Evolutionstheorie vor Darwin

Jahrhunderte vor Charles Darwins Veröffentlichung von Die Entstehung der Arten (1859) und Die Abstammung des Menschen (1871) entwickelte ein mittelalterlicher Schwarzer Schriftsteller eine frühe Evolutionstheorie. Obwohl er in Arabisch schrieb und in Bagdad lebte, war Abu Uthman al-Jahiz (781–869) ostafrikanischer Abstammung. Zu seinen Werken gehört das Buch der Tiere, das zu einem großen Teil Volksüberlieferungen wiedergibt.
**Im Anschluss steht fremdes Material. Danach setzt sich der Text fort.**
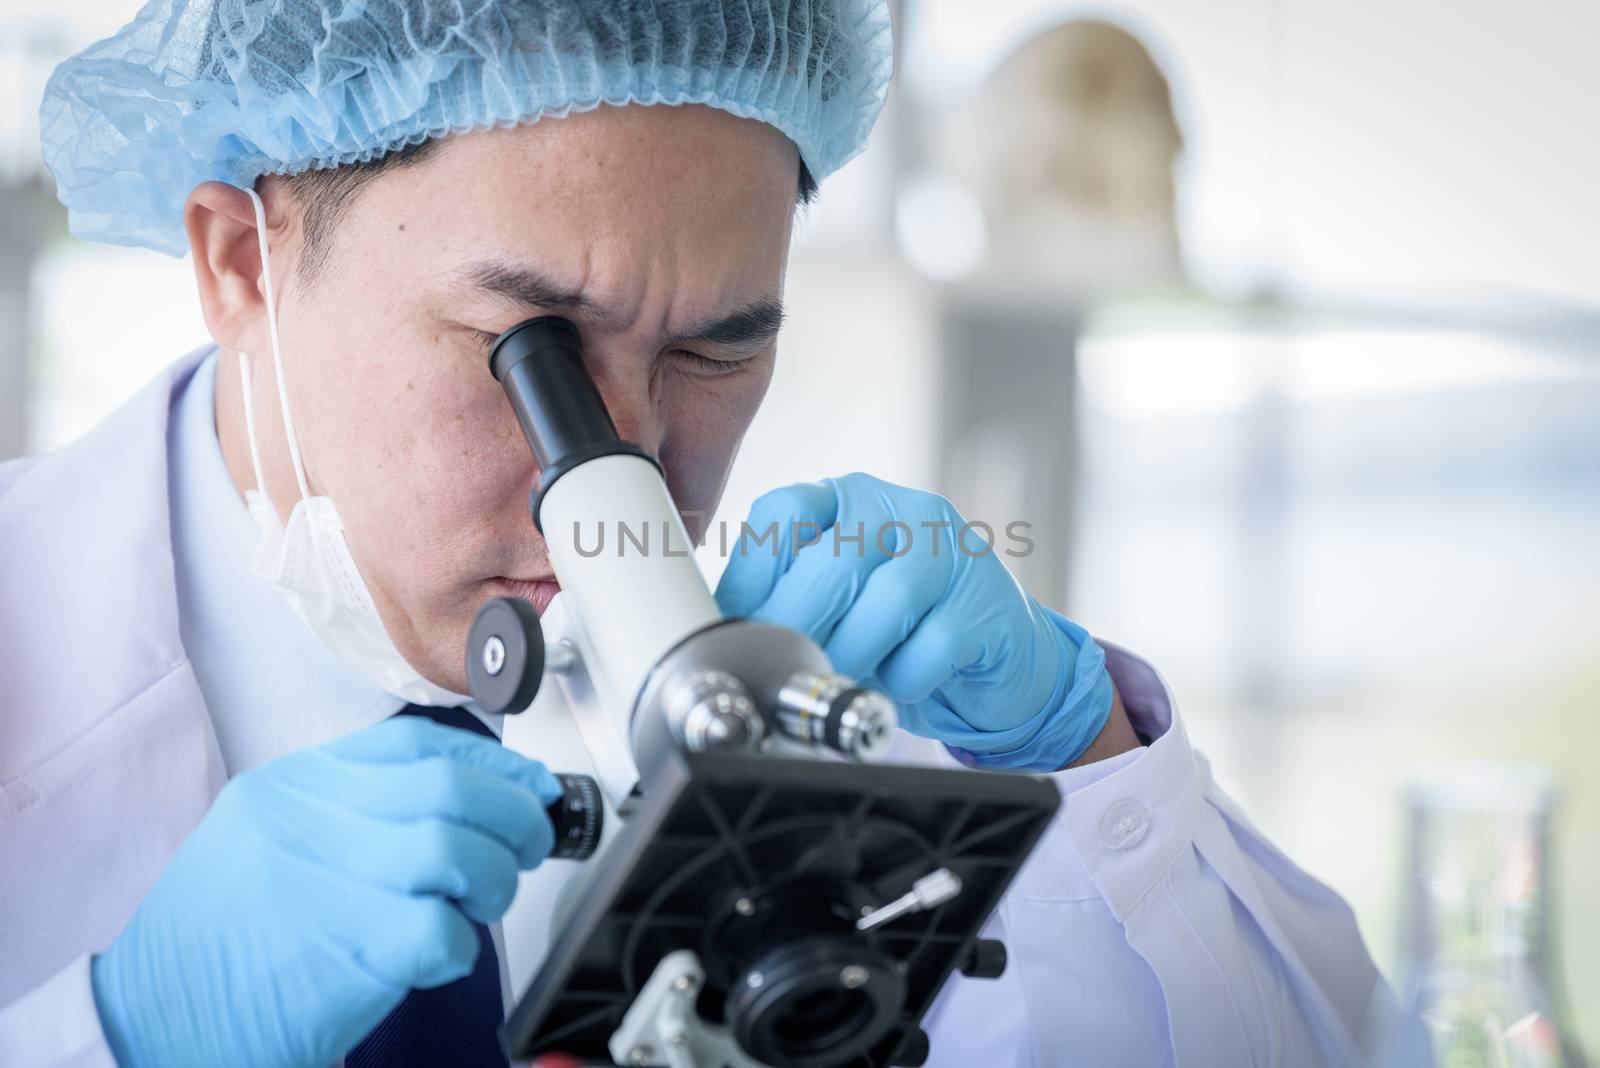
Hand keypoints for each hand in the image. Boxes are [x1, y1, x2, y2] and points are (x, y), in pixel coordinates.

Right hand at [91, 717, 560, 1067]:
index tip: (527, 783)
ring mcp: (326, 882)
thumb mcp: (262, 844)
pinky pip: (443, 930)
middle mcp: (306, 821)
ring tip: (483, 906)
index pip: (416, 744)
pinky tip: (440, 959)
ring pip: (458, 848)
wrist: (147, 1028)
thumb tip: (462, 803)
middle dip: (514, 814)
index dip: (491, 761)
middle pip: (451, 786)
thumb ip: (348, 813)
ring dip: (495, 880)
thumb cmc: (217, 949)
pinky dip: (461, 946)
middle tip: (528, 845)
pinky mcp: (347, 952)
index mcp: (289, 788)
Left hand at [715, 473, 1113, 769]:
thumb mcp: (833, 604)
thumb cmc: (898, 633)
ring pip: (884, 603)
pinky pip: (930, 647)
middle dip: (797, 628)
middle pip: (831, 562)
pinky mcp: (988, 602)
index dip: (751, 577)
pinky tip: (901, 682)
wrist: (996, 663)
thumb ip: (781, 600)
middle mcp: (901, 511)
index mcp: (848, 500)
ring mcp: (952, 551)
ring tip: (844, 678)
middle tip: (784, 669)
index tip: (737, 629)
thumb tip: (719, 632)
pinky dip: (903, 679)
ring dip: (853, 655)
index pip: (782, 513)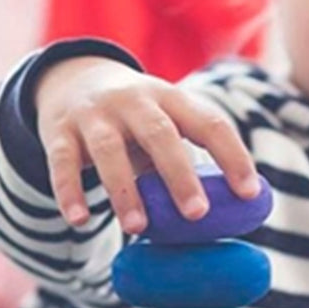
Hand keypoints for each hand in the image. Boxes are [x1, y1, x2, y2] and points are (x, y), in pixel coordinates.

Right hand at [34, 56, 260, 234]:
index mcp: (170, 99)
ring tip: (138, 228)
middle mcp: (133, 100)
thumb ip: (182, 162)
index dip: (232, 156)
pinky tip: (79, 220)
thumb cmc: (133, 120)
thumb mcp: (161, 126)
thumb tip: (219, 217)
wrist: (71, 79)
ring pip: (109, 150)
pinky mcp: (59, 131)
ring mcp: (94, 114)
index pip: (209, 122)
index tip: (250, 193)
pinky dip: (70, 191)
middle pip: (159, 134)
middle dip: (180, 174)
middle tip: (197, 214)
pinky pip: (62, 163)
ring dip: (124, 190)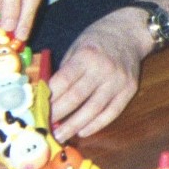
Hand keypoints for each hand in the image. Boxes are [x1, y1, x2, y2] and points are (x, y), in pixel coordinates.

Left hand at [48, 8, 150, 140]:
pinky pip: (112, 112)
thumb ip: (65, 70)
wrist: (130, 32)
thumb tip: (49, 95)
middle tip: (45, 127)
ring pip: (94, 109)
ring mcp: (118, 81)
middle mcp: (103, 69)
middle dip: (58, 114)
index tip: (38, 108)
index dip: (50, 97)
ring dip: (75, 125)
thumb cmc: (99, 39)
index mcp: (87, 55)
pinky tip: (83, 131)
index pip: (64, 81)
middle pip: (76, 98)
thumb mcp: (77, 46)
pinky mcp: (129, 90)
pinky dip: (96, 124)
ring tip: (60, 136)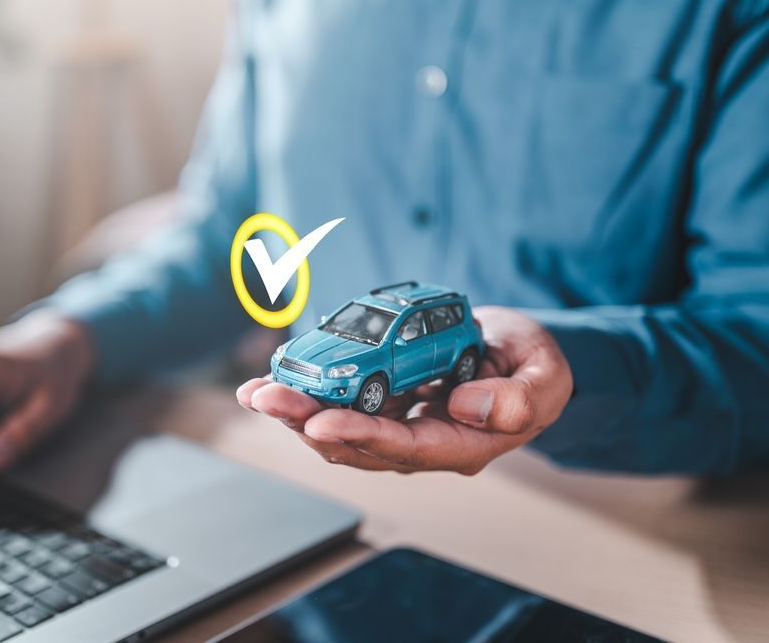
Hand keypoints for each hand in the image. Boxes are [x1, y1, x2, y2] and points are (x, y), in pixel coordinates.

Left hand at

Eine Passage jedoch ist besonders wichtig: Er erklärt, wie alle Lebewesen sich ernähren, fortpflanzen, sich schützen und neue Eigenschaften entwickeln, um so ihr Überleben zu sichern. Diese gewonnenen Eigenschaften werden an die Nachkommen weitergegeben, wodurch sich die Art im Laufe der Zeit verändert. Obwohl Al-Jahiz seine Ideen nicht zu einer umfassenden Theorie formulierte, waren sie für seine Zeit sehr fortschrittlich. Sein Buch war ein wichtiger Beitrag zum frühen Evolutionsverständnis.